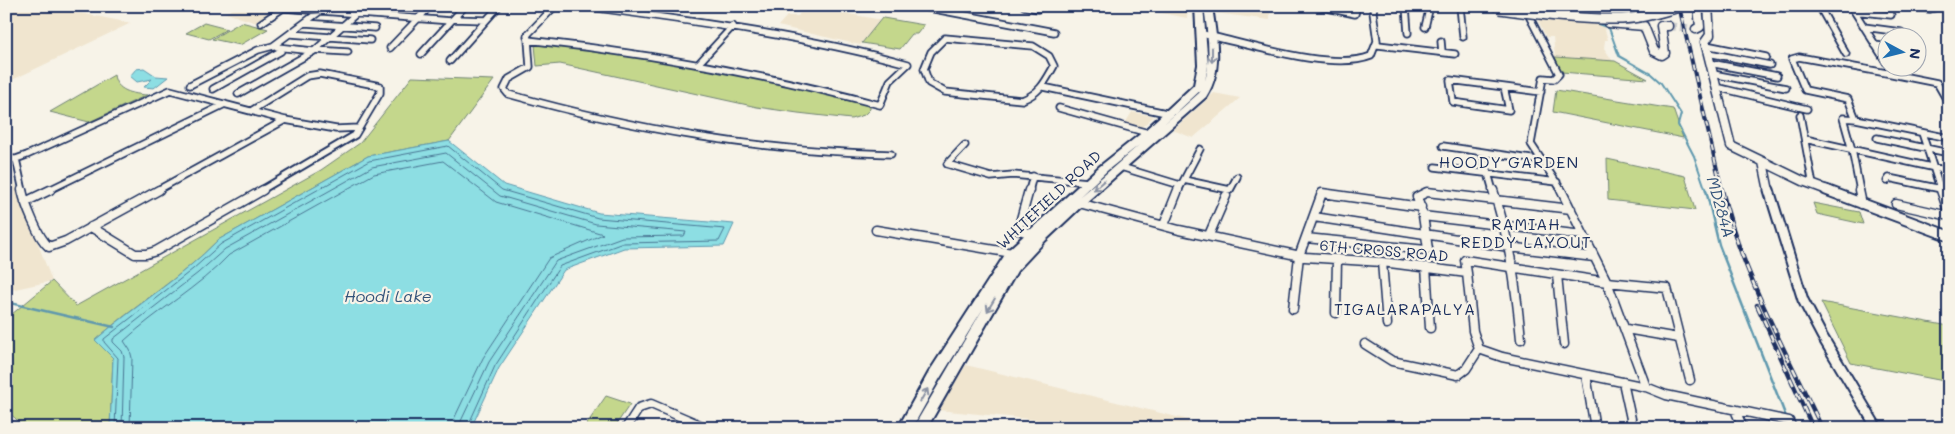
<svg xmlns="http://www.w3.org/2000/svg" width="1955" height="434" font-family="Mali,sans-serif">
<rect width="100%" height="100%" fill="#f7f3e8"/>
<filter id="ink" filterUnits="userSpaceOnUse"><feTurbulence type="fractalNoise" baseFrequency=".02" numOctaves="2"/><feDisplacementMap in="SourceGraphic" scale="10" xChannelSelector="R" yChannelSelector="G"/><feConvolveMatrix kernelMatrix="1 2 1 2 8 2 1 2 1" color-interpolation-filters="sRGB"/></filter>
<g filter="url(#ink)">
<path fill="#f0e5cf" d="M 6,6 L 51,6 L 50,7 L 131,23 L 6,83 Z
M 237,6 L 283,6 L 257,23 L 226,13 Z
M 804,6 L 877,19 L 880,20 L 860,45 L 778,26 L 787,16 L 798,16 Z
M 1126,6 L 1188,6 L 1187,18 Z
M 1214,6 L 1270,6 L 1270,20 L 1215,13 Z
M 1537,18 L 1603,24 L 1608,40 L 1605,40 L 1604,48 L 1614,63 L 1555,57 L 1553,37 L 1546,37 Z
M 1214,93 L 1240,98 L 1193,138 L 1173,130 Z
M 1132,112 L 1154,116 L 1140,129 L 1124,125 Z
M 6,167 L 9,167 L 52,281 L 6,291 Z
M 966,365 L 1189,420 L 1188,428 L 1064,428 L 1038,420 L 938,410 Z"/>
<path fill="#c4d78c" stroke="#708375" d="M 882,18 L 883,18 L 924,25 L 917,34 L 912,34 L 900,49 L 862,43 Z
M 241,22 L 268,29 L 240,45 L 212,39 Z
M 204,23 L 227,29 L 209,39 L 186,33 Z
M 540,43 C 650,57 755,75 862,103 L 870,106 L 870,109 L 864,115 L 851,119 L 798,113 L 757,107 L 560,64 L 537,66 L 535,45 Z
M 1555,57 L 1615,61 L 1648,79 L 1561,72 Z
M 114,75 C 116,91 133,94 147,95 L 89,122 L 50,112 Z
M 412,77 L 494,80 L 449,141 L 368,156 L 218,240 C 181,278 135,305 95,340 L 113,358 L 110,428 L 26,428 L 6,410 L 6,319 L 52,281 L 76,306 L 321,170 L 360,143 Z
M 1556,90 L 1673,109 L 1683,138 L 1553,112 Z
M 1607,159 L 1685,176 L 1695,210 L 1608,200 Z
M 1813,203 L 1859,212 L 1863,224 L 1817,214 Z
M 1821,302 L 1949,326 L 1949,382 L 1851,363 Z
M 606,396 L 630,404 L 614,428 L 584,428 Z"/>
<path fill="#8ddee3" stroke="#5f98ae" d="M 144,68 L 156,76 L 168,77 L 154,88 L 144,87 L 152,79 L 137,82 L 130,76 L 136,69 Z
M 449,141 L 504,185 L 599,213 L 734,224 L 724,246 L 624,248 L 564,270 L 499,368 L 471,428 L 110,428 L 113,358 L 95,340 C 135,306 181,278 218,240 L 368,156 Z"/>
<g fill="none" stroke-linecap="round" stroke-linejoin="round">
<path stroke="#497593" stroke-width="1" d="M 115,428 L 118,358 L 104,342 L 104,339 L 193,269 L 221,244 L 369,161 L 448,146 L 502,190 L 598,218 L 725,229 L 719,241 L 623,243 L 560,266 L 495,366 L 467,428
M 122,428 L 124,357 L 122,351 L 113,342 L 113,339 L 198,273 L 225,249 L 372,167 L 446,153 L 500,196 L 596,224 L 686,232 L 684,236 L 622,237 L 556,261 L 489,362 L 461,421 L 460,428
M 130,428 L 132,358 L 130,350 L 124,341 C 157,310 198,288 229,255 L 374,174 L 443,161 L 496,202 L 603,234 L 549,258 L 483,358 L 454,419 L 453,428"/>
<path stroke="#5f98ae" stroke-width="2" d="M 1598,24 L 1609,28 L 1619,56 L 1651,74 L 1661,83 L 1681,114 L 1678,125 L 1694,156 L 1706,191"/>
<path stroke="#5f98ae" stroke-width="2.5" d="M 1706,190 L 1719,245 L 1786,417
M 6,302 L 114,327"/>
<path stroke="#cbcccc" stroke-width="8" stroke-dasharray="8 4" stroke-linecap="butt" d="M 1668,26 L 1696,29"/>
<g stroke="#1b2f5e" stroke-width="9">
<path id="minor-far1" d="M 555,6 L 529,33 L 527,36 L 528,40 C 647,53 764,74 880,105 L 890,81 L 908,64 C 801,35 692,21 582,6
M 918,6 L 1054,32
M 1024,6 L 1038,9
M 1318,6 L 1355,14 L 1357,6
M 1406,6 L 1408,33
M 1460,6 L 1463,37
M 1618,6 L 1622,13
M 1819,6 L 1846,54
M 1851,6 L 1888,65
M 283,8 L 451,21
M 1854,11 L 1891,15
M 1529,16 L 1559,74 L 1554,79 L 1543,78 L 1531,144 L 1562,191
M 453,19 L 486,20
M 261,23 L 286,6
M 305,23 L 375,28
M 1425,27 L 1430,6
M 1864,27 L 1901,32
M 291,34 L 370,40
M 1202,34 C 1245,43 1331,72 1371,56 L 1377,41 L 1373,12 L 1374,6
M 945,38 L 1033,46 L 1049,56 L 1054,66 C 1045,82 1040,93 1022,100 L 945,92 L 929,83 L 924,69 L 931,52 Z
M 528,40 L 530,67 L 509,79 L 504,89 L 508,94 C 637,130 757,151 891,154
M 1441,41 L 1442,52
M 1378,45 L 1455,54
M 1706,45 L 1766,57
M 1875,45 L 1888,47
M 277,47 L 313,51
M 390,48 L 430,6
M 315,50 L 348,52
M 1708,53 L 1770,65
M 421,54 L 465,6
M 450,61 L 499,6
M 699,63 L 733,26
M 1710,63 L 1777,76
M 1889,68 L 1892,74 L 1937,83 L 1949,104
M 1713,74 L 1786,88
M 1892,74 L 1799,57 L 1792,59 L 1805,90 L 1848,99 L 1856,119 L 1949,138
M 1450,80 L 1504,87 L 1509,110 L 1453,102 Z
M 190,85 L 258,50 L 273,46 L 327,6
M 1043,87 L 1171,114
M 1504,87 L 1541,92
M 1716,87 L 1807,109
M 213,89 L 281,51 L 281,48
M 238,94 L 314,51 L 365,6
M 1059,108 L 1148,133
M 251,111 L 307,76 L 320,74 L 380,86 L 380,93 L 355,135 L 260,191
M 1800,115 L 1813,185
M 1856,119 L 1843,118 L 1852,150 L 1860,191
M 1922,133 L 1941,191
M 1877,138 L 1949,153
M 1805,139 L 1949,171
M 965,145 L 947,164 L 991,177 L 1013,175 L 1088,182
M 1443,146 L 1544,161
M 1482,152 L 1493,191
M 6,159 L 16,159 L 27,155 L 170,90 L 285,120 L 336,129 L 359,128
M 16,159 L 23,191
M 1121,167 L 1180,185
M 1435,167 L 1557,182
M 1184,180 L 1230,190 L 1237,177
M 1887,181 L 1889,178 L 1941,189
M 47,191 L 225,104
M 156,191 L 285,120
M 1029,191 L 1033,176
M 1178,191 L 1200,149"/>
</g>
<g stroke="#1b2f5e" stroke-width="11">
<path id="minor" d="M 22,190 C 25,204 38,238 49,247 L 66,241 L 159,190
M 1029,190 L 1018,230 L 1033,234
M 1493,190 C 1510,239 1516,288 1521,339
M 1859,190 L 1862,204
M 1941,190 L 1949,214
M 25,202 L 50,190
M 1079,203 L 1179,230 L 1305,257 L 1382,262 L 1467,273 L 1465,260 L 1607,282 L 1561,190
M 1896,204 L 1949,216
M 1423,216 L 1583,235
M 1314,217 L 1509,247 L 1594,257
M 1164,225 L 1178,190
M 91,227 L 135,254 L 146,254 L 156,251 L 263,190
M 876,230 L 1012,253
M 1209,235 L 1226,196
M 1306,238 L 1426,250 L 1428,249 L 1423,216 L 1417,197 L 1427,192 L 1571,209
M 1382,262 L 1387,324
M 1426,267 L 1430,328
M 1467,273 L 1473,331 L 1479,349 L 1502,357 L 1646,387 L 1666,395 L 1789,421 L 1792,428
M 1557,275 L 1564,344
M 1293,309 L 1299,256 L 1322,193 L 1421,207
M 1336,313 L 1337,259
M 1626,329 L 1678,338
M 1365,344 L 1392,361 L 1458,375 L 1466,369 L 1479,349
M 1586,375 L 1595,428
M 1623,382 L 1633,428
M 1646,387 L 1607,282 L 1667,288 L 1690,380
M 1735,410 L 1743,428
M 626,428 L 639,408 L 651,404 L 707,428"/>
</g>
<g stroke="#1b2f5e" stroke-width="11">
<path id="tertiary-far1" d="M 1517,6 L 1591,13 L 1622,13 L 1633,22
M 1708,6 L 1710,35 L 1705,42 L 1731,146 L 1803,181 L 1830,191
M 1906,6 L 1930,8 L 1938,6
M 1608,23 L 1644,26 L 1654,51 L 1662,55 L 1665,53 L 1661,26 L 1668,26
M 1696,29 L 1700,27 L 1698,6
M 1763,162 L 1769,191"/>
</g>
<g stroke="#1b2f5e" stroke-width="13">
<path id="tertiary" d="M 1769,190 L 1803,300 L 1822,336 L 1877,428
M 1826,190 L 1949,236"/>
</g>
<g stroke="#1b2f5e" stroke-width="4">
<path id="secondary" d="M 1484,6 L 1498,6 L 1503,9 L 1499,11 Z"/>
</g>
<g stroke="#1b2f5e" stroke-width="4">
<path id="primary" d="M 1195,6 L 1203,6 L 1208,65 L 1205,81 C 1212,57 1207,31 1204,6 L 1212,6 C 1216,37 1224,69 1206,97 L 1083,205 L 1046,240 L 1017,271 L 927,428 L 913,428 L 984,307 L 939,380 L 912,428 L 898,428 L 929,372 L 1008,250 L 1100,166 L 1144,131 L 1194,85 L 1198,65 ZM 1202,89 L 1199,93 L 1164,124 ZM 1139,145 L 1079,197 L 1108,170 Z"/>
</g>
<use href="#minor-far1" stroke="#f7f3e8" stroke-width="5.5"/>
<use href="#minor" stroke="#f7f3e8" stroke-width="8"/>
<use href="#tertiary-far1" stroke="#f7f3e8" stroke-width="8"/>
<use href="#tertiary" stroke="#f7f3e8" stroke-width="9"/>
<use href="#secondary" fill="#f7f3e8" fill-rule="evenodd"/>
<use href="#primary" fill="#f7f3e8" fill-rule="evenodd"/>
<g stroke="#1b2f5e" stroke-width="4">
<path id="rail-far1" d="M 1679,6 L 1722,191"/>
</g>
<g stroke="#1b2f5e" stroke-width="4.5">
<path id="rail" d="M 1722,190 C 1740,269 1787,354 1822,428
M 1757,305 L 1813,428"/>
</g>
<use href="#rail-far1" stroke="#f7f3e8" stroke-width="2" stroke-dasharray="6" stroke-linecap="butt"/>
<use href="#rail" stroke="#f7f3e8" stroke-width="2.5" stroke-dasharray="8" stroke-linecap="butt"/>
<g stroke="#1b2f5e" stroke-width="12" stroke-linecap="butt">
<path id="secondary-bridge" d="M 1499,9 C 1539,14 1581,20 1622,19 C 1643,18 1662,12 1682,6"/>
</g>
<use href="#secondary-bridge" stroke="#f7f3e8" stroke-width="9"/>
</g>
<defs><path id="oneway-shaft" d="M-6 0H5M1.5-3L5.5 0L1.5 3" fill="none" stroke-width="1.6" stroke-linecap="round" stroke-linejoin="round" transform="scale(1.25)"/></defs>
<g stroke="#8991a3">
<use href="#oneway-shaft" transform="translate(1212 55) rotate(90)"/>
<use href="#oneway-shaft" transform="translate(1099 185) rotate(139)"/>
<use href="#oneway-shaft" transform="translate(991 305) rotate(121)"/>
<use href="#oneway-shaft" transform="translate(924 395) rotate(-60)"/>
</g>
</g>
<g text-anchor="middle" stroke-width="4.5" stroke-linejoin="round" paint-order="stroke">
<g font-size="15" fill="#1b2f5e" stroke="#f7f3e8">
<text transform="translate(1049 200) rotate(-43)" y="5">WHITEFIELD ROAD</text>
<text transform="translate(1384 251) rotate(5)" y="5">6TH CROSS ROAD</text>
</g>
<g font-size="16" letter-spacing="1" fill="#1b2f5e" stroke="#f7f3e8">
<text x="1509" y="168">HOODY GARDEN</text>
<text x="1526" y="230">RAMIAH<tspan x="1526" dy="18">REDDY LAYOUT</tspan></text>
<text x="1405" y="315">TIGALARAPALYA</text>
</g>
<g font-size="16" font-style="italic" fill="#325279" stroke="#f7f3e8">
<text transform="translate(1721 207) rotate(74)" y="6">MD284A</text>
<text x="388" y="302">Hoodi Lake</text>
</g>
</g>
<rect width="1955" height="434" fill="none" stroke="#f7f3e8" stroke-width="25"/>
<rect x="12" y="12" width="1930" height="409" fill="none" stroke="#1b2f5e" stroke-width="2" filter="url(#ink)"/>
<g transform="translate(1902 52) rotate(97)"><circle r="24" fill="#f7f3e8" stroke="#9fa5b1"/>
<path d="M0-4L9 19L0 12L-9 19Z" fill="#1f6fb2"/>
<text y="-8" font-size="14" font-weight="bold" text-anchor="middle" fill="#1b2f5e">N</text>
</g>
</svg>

* **Assigned task**
For the material above, reproduce exactly the lines from the line with "M 1922,133 L 1941,191" to the line with "M 1626,329 L 1678,338", inclusive, and exclude all others.

* **Response to the task**
M 1922,133 L 1941,191
M 1877,138 L 1949,153
M 1805,139 L 1949,171
M 965,145 L 947,164 L 991,177 L 1013,175 L 1088,182
M 1443,146 L 1544,161
M 1482,152 L 1493,191
M 6,159 L 16,159 L 27,155 L 170,90 L 285,120 L 336,129 L 359,128
M 16,159 L 23,191
M 1121,167 L 1180,185
M 1435,167 L 1557,182
M 1184,180 L 1230,190 L 1237,177
M 1887,181 L 1889,178 L 1941,189
M 47,191 L 225,104
M 156,191 L 285,120
M 1029,191 L 1033,176
M 1178,191 L 1200,149"/>
</g>
<g stroke="#1b2f5e" stroke-width="11">
<path id="minor" d="M 22,190 C 25,204 38,238 49,247 L 66,241 L 159,190
M 1029,190 L 1018,230 L 1033,234
M 1493,190 C 1510,239 1516,288 1521,339
M 1859,190 L 1862,204
M 1941,190 L 1949,214
M 25,202 L 50,190
M 1079,203 L 1179,230 L 1305,257 L 1382,262 L 1467,273 L 1465,260 L 1607,282 L 1561,190
M 1896,204 L 1949,216
M 1423,216 L 1583,235
M 1314,217 L 1509,247 L 1594,257
M 1164,225 L 1178,190
M 91,227 L 135,254 L 146,254 L 156,251 L 263,190
M 876,230 L 1012,253
M 1209,235 L 1226,196
M 1306,238 L 1426,250 L 1428,249 L 1423,216 L 1417,197 L 1427,192 L 1571,209
M 1382,262 L 1387,324
M 1426,267 L 1430,328
M 1467,273 L 1473,331 L 1479,349 L 1502,357 L 1646,387 L 1666,395 L 1789,421 L 1792,428
M 1557,275 L 1564,344
M 1293,309 L 1299,256 L 1322,193 L 1421,207
M 1336,313 L 1337,259
M 1626,329 L 1678,338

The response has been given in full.